Go line by line through the records below. Copy whichever lines contain the string "Adhes".

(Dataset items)
<<<<

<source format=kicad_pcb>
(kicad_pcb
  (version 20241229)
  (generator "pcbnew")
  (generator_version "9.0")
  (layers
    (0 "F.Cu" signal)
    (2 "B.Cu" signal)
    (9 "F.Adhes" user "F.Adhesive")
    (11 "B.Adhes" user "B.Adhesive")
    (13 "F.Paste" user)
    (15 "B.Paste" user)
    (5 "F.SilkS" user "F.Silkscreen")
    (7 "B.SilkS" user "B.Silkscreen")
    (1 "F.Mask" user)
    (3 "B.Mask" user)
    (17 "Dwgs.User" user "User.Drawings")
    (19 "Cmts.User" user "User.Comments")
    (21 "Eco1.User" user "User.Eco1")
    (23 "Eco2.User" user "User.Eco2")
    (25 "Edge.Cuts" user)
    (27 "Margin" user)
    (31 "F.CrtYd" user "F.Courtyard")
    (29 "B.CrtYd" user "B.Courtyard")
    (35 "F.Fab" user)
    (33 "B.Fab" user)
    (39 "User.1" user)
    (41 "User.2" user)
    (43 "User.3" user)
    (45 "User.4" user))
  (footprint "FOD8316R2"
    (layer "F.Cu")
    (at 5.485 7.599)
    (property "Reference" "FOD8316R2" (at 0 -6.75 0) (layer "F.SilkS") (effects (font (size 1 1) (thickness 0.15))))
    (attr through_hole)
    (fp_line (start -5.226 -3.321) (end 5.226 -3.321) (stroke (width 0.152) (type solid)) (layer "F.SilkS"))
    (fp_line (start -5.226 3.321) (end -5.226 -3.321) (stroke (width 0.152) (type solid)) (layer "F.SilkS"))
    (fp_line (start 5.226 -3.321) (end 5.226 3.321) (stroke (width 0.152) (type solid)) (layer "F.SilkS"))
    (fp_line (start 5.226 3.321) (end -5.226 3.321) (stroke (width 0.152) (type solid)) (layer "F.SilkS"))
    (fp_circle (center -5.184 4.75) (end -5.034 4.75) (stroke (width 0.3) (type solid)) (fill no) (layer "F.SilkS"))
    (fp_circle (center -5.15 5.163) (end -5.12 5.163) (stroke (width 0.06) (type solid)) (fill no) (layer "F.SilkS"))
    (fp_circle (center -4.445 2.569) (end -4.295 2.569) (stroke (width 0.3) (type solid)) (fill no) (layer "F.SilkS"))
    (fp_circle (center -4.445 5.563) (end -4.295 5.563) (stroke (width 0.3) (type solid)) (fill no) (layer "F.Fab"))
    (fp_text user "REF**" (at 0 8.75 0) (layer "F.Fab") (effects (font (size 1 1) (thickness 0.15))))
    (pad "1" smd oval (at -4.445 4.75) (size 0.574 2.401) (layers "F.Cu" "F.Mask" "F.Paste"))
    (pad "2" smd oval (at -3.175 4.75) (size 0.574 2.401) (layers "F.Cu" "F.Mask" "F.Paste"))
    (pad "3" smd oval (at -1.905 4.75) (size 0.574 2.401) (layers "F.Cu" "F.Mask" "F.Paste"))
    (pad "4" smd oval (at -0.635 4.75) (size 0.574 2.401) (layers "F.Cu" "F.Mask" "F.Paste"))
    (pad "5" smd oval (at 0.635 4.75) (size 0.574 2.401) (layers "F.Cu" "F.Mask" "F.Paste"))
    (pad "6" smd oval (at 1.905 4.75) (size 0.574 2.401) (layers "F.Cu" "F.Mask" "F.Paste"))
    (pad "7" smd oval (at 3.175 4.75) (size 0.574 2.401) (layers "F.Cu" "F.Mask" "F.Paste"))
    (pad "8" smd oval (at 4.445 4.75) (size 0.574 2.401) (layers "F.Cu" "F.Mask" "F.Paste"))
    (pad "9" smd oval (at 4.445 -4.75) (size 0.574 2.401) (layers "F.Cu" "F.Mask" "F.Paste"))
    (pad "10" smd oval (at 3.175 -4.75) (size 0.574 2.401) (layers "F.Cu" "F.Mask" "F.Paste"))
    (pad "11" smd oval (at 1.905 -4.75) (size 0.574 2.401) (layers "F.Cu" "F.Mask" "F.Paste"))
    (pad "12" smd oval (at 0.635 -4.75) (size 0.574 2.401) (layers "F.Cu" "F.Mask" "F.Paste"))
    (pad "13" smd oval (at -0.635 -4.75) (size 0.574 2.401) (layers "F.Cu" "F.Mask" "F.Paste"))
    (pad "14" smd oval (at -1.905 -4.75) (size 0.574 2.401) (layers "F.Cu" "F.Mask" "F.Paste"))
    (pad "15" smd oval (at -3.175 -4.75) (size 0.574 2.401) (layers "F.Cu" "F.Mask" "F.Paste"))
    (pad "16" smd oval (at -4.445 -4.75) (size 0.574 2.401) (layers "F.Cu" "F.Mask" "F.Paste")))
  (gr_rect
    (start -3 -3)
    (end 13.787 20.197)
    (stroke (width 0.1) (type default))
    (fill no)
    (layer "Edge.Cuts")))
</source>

>>>>

-- Problem solution --
    (9 "F.Adhes" user "F.Adhesive")
    (11 "B.Adhes" user "B.Adhesive")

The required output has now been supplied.